At a time when the format of music promos seems to have become all too familiar, indeed even those which endeavour to shock us through the inclusion of controversial content (Lady Gaga and Rihanna stirring up arguments about the objectification of women and so on) seem to follow similar lines, the notion of a music promo being fashioned by ordinary members of the public might arguably offer a welcome, if not refreshing, new dimension to the musicians’ stock of creative resources. It is not inconceivable, given the success of The Harlem Shake, that promos which are either deliberately or inadvertently, produced by the public might attract greater attention, and therefore in some cases serve musicians better than professionally produced alternatives.

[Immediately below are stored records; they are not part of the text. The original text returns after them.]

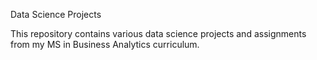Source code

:Data Science Projects

This repository contains various data science projects and assignments from my MS in Business Analytics curriculum.
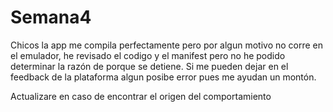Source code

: # Semana4
Chicos la app me compila perfectamente pero por algun motivo no corre en el emulador, he revisado el codigo y el manifest pero no he podido determinar la razón de porque se detiene.
Si me pueden dejar en el feedback de la plataforma algun posibe error pues me ayudan un montón.

Actualizare en caso de encontrar el origen del comportamiento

There has been other evidence to support this idea; Gangnam Style and Gotye’s Somebody That I Used to Know instantly spring to mind here as two cases which owe much of their popularity to the new phenomenon of video virality. Likewise, if one views The Black Keys’ music video for Lonely Boy, which also went viral within 24 hours, we might conclude that audiences are increasingly equally content to accept recordings of regular citizens (in this case part-time Security Guard Derrick T. Tuggle) as visual accompaniments to a given piece of music as the musicians themselves, who arguably might be better off concentrating on being musicians rather than dancers, comedians or showmen/women; factors which some might argue have threatened the musicality of popular music since the advent of MTV in 1981. We can only speculate as to the implications of such creative openings for the future of music promos, and indeed music marketing and consumption. However, if the passage of time affirms The Harlem Shake as a cornerstone for change, then the opportunities for reinvigorating (or dare I say ‘shaking up’) the format of the music promo have surely been broadened, if not significantly enriched, as audiences can increasingly enjoy greater freedom in their interpretation of the music which accompanies their everyday lives.